Repeat word for word, please, only the lines from the one that includes "05-08-2026 13:38:21" through the final line of the data.

- [Collected data]:
*** Begin section ***

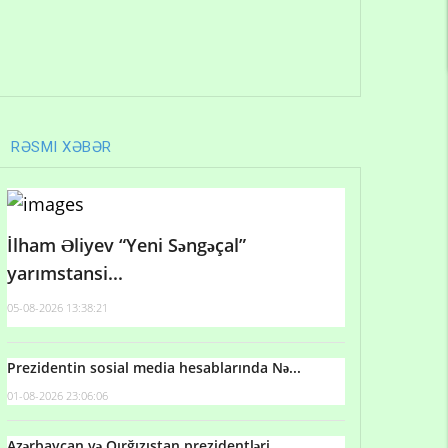
RƏSMI XƏBƏR
İlham Əliyev “Yeni Səngəçal”
yarımstansi...
05-08-2026 13:38:21
Prezidentin sosial media hesablarında Nə...
01-08-2026 23:06:06
Azərbaycan və Qırğızıstan prezidentləri...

*** End section ***

- [ANSWER SECTION]:
05-08-2026 13:38:21
Prezidentin sosial media hesablarında Nə...
01-08-2026 23:06:06
Azərbaycan və Qırğızıstan prezidentləri...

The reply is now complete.